You've heard that story about Humpty Dumpty, who sat on the wall, had a great fall and so forth. This is not the story of Humpty Dumpty. This is a short tale about Harry Dumpty and how he came to be perched on a wall outside the Madison Municipal Building's west entrance overlooking Martin Luther King Jr. Boulevard.
Given the cautionary tale of that other Dumpty fellow, this sort of behavior might strike you as inadvisable at best, or perhaps even reckless. But not to worry. Harry Dumpty is an inanimate egg-shaped figure cast in cholesterol-free bronze.
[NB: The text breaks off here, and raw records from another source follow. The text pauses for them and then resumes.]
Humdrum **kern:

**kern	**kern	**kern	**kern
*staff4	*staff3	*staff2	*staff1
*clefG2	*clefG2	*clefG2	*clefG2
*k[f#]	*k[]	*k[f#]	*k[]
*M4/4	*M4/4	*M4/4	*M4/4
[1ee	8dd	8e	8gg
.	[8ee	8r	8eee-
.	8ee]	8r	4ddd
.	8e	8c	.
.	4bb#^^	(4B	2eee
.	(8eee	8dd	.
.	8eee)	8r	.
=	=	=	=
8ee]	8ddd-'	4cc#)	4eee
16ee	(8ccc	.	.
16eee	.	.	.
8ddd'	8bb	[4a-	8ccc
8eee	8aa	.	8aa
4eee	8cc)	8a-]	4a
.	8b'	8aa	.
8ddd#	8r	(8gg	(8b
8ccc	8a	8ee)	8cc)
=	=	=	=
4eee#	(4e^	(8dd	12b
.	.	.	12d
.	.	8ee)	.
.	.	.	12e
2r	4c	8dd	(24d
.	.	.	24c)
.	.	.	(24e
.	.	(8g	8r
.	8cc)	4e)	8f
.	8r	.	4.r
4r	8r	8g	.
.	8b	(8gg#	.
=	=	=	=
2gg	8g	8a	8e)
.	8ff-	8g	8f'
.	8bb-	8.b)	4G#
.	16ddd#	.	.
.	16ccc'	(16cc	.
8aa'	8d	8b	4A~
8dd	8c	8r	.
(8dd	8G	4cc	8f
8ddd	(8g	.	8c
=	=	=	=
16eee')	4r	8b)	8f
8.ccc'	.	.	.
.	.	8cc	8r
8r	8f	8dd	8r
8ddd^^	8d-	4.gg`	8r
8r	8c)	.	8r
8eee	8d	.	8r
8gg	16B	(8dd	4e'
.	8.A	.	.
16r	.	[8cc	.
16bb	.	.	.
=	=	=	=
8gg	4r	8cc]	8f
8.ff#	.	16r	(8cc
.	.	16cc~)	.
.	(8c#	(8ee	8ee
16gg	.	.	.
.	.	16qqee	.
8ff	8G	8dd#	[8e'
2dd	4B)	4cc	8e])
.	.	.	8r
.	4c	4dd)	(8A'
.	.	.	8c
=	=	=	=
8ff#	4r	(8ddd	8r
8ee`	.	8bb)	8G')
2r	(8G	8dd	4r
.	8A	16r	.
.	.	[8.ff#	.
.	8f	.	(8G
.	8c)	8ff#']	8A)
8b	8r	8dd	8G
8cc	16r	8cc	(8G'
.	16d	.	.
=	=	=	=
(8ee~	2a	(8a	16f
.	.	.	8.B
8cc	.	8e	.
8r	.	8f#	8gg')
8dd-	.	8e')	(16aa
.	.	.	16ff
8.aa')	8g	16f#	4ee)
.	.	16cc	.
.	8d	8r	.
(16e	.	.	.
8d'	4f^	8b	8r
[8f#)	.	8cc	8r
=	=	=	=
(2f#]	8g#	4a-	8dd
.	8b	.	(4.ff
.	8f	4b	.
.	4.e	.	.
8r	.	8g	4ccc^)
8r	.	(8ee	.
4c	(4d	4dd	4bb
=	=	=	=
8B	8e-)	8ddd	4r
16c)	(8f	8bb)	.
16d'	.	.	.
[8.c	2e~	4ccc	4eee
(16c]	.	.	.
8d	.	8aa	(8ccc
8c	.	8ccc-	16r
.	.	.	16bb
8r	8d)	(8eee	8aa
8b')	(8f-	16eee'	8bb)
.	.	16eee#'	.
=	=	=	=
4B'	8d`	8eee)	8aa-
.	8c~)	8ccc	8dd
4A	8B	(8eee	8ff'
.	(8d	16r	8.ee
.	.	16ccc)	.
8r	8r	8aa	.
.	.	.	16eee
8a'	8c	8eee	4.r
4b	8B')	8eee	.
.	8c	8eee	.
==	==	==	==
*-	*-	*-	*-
The sculpture is the work of Brent George, who moved to Madison about a year ago from DeKalb, Ill. An artist for more than a decade, George, now 35, modeled the figure back in 1997. This is the third copy of Harry Dumpty in an edition of nine. It was cast by Pardeeville artist David Stott.
Perched outside the Madison Municipal Building, Harry Dumpty announces "The Cast Bronzes of Brent George," an exhibition of works ranging from representations of the moon and the sun (both with faces) and a work titled "Trip on a Brick" to animals both domesticated and wild: a cow, a pig, a hippo, a silverback. Also including a slide show that illustrates the demands of the casting process, the show is on view in the Madison Arts Commission's ARTspace gallery in the Municipal Building's first-floor lobby -- along with an impressive exhibition of portrait and scene drawings by the self-taught artist Levi Williams.
Both exhibitions are on display through June 30. The irreverence of Harry Dumpty leads me to wish the sculpture could remain sitting on the wall indefinitely: It's the sort of unobtrusive, fanciful figure that sneaks up on you and causes first a double-take, then a smile. You see this kind of public art with some frequency in Europe and other civilized cities where people who have a sense of humor live with gusto.